S.-T. Yau* and Peter G. Vekilov*†

*Center for Microgravity and Materials Research, and †Department of Chemistry, University of Alabama in Huntsville, Huntsville, AL 35899, USA

The structure of the nucleus largely determines the thermodynamics and kinetics of first-order phase transitions . A compact three-dimensional arrangement of the molecules in the nucleus has often been assumed . Recent molecular dynamics simulations predict a compact nucleus structure for atoms or molecules with a spherical interaction field , while strongly anisotropic, dipolar molecules may bear nuclei consisting of a single chain of molecules . Here, using atomic force microscopy (AFM) in situ during the crystallisation of the protein apoferritin, we image the arrangement of the molecules in near-critical clusters, larger or smaller than the crystal nucleus, that are representative of its structure. In the supersaturation Dm/kBT range of 1.1–1.6, the nuclei contain 50–20 molecules. Within the nuclei, the molecules are arranged as in a large crystal.
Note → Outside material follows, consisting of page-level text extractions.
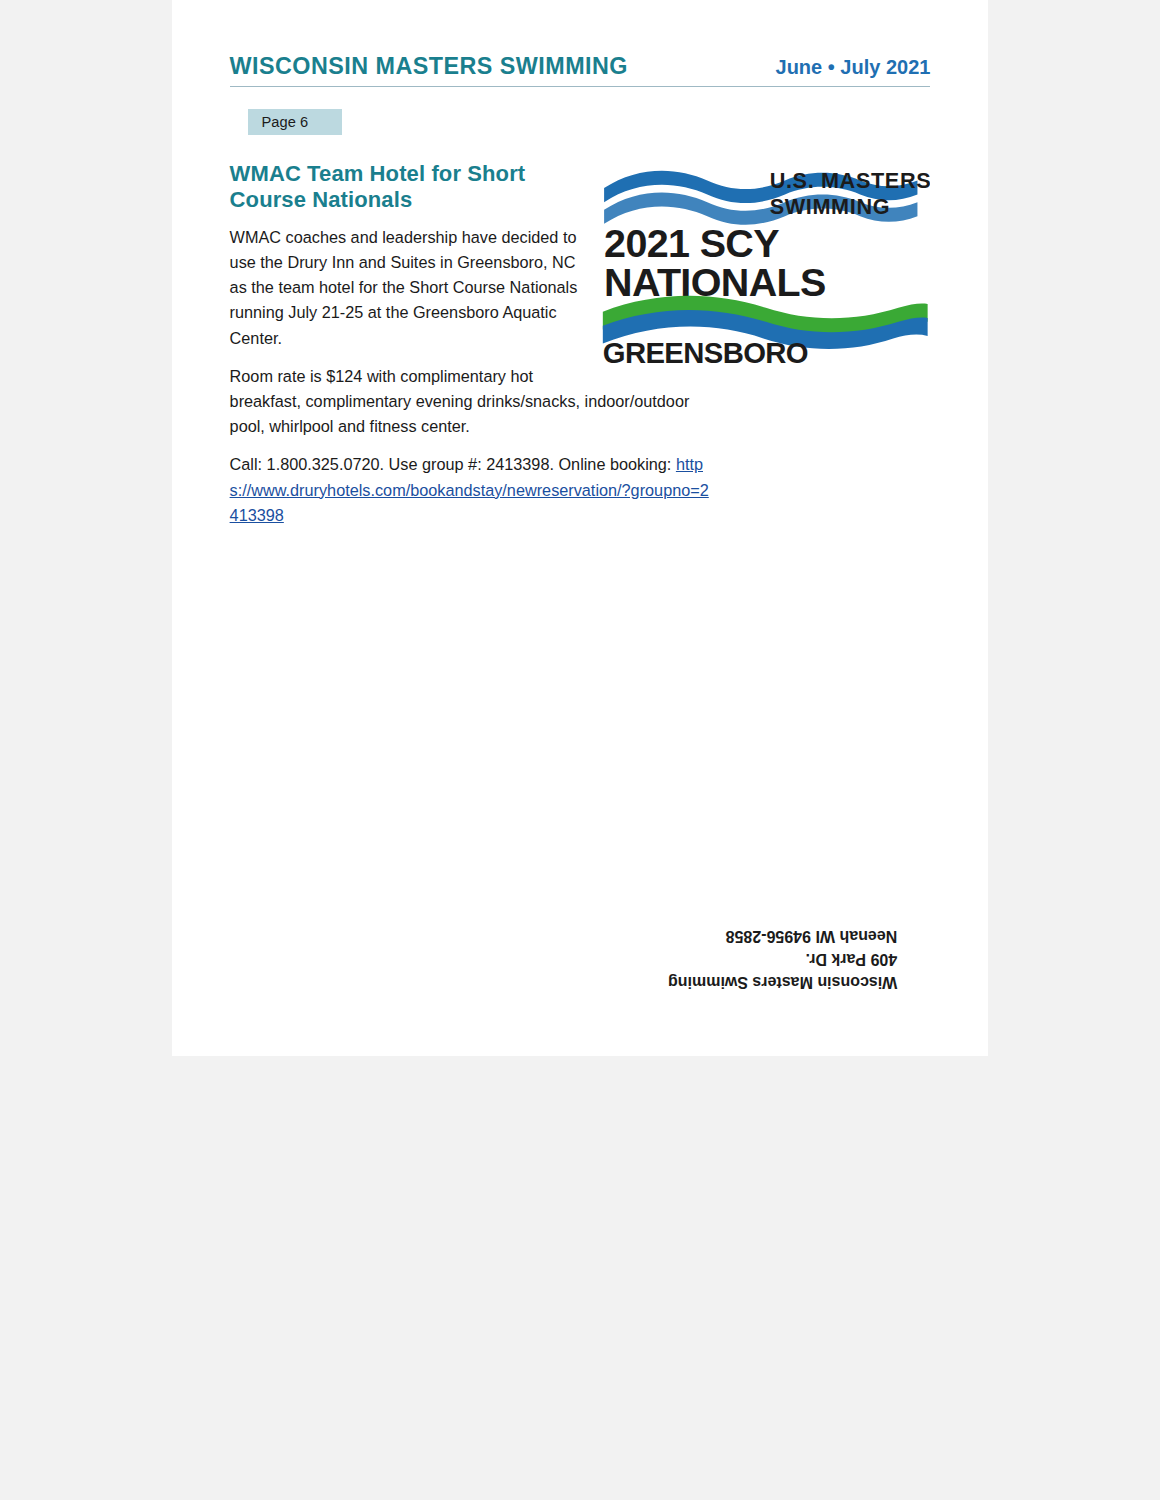Wisconsin Masters Swimming
June • July 2021
Page 6
U.S. Masters Swimming 2021 SCY Nationals — Greensboro U.S. MASTERS SWIMMING 2021 SCY NATIONALS GREENSBORO
WMAC Team Hotel for Short Course Nationals
WMAC coaches and leadership have decided to use the Drury Inn and Suites in Greensboro, NC as the team hotel for the Short Course Nationals running July 21-25 at the Greensboro Aquatic Center.
Room rate is $124 with complimentary hot breakfast, complimentary evening drinks/snacks, indoor/outdoor pool, whirlpool and fitness center.
Call: 1.800.325.0720. Use group #: 2413398. Online booking: https://www.druryhotels.com/bookandstay/newreservation/?groupno=2413398
Wisconsin Masters Swimming
409 Park Dr.
Neenah WI 94956-2858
Contrary to the general belief, the nuclei are not compact molecular assemblies, but are planar arrays of about 5-10 rods of 5-7 molecules set in one or two monomolecular layers. Similarly unexpected nuclei structures might be common, especially for anisotropic molecules. Hence, the nucleus structure should be considered as a variable by advanced theoretical treatments.